By lodging allegations against individuals, the prosecutor moves the world away from the broad and dangerous claims of collective responsibility that have dominated sloganeering since Oct. 7. In neither case does Mr. Khan cast doubt on underlying historical or divisive political views; the charges avoid any language that questions Israel’s legitimacy as a state or claims of Palestinians’ right to self-determination. Instead, the request is an affirmation of the principle that individuals have the power to behave within the bounds of international law and to bear responsibility when they break its gravest rules.

To be sure, many people in the United States and Israel will not see it this way. House Republicans have already introduced legislation threatening to impose sanctions on Mr. Khan and his team of investigators and lawyers if they were to investigate or prosecute. Some Israelis will no doubt say that the prosecutor is acting like a friend to Hamas. And the prosecution, even if the court approves the warrants, has extraordinary barriers to surmount, not least that it cannot carry out prosecutions until the defendants are in custody in The Hague. Israel is not a member of the court and does not recognize its jurisdiction within its borders or in Gaza.

Courtroom arguments will determine the prosecution’s fate. Israeli officials may argue that the court’s jurisdiction should not extend to them because there is no Palestinian state capable of accepting its jurisdiction, even though the court previously decided otherwise. They may also contend that Hamas’s violence and use of Gazans as human shields bear the blame for the catastrophic humanitarian situation and that they do everything possible to minimize harm to civilians and ensure aid deliveries.
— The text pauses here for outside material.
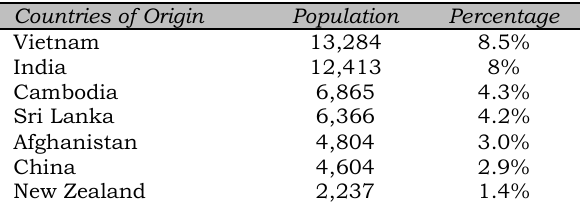
Table 1. Overseas-born Residents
Let Israel argue all of this in court or start investigations to demonstrate that it has legitimate national processes to hold accountable the most senior officials responsible for I.C.C. crimes, thereby making a court prosecution unwarranted.

There is a global cost to opposing the International Criminal Court. With U.S. and European support, the court is seeking to prosecute President Vladimir Putin for alleged crimes in Ukraine. The court promotes the global interest in accountability for the worst crimes under international law. Attacks on it only benefit those who, like Mr. Putin, seek to delegitimize its existence.

The court must do its work of demonstrating the promise of global justice and individual accountability for the recognition of victims on both sides. It can show protesters around the world that international institutions can still function and help bring about justice. Both Israelis and Palestinians are owed it.

David Kaye is a law professor at the University of California, Irvine.